* Quoted text:

------------------------------------------------------------------------

Two great players but were dirty at some point or another during their career. Chrisbatbaleman should crawl out from his hole and realize this.
 
Yes, I hate A-Rod. Most people hate A-Rod. It has nothing to do with him being such a great player or that he happens to be on the team that just eliminated mine. He's a dirty player, firstly because of the steroids, second because of the cheap shots. That's why I hate him. The personal life stuff is another matter, but it hardly makes him endearing to anyone. You like him, fine. Doesn't bother me. I still hate him and hope the Phillies give him exactly what he deserves.

Holy ****, dude. GET A LIFE! You're such a pox on this forum.
 
I see Steve Phillips got the boot...I figured once he got suspended, it was just ESPN wanting to get their ducks in a row and make sure they could cut him loose without any legal issues
 
She has no chest. A-Rod can do better. He has too much money not to.

She's pretty hot, though. And he's an athlete. Usually, they dig chicks with athletic bodies too.

Two great players but were dirty at some point or another during their career. Chrisbatbaleman should crawl out from his hole and realize this.

Hole?

Batcave, perhaps?

I thought the term "dirty" being tossed around last night here wasn't because of the roids, but style of play? I didn't think the takeout slide was dirty at all.

------------------------------------------------------------------------

* Raw data:
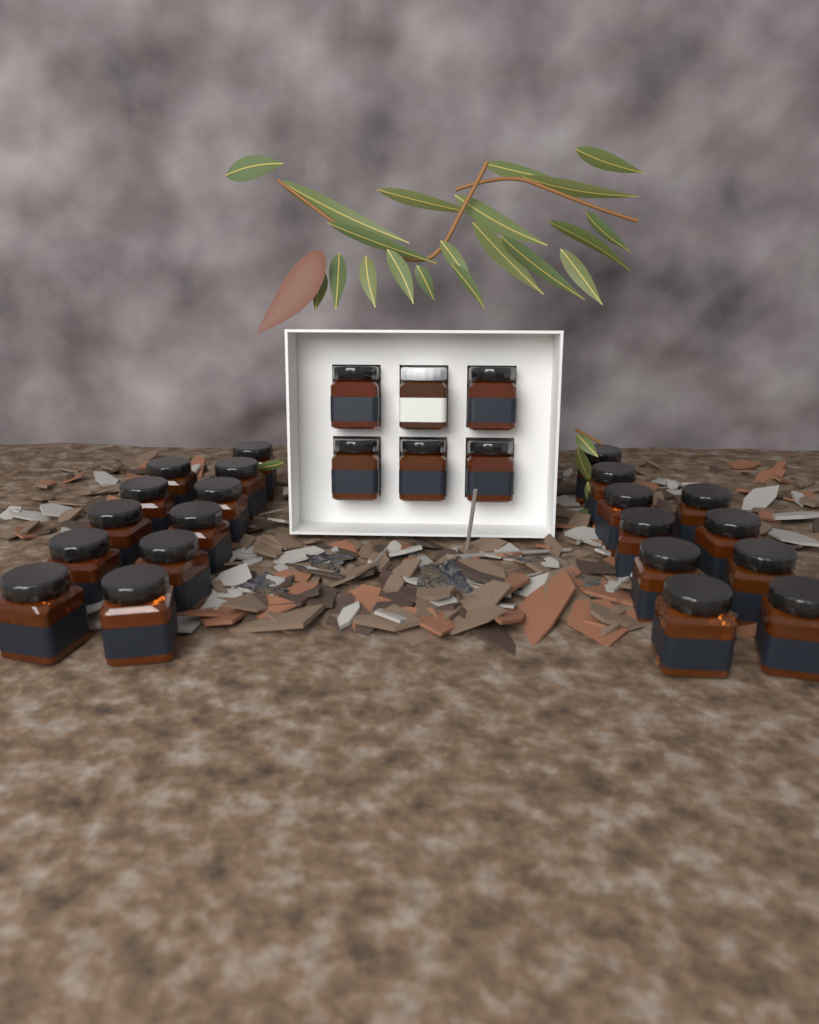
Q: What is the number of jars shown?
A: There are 27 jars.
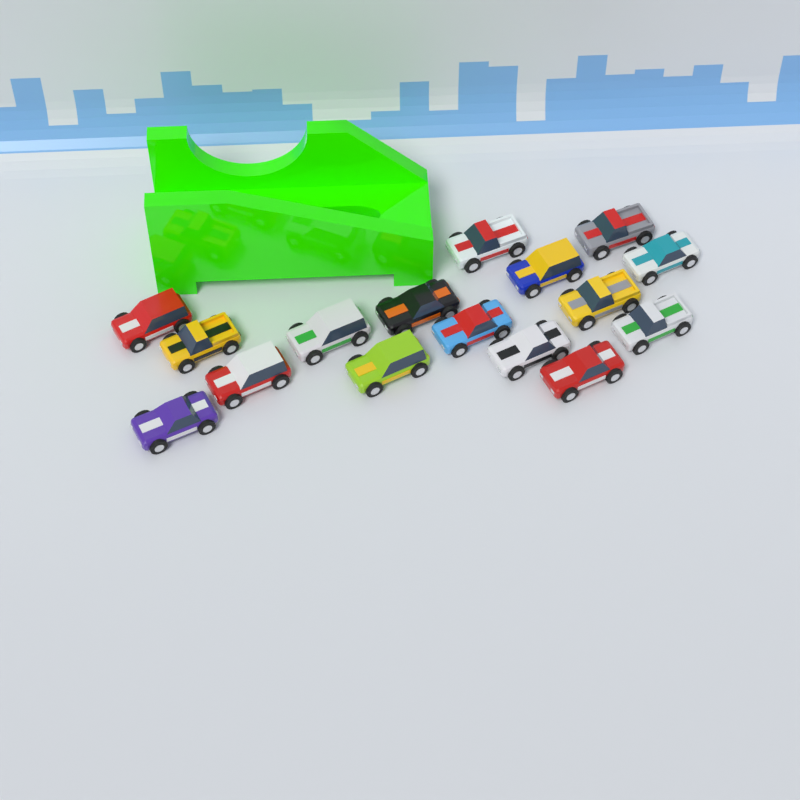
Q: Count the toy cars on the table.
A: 16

------------------------------------------------------------------------

* Given instruction 1: In the forum thread about A-Rod, take the passage that opens with the words "Yes, I hate" and closes with "what he deserves.", and write it out again with "steroids" changed to "performance-enhancing drugs".
* Given instruction 2: Pick up the forum thread about A-Rod after its final line and keep it going.

* Written answer 1:
Yes, I hate A-Rod. Most people hate A-Rod. It has nothing to do with him being such a great player or that he happens to be on the team that just eliminated mine. He's a dirty player, firstly because of the performance-enhancing drugs, second because of the cheap shots. That's why I hate him. The personal life stuff is another matter, but it hardly makes him endearing to anyone. You like him, fine. Doesn't bother me. I still hate him and hope the Phillies give him exactly what he deserves.

* Written answer 2:
You better be clearer, man.

But, if you're talking about having used? yeah. I'm at the point, though where I think everyone's ****ing used, man. I mean it's flooded the league and I wouldn't be shocked with anymore names, excpet maybe just a handful now.

I see Steve Phillips got the boot...I figured once he got suspended, it was just ESPN wanting to get their ducks in a row and make sure they could cut him loose without any legal issues

Yeah, seems like so. I don't like the guy, the only purpose he ever really served on Baseball Tonight was to basically get railed on by Kruk, and pretty much everyone else. Hearing him get owned on-air by Orel Hershiser was pretty much the best part of having him around.

But, I kinda didn't expect him to get canned for it. They might not have expected quite this large a **** storm that has come they're way over this.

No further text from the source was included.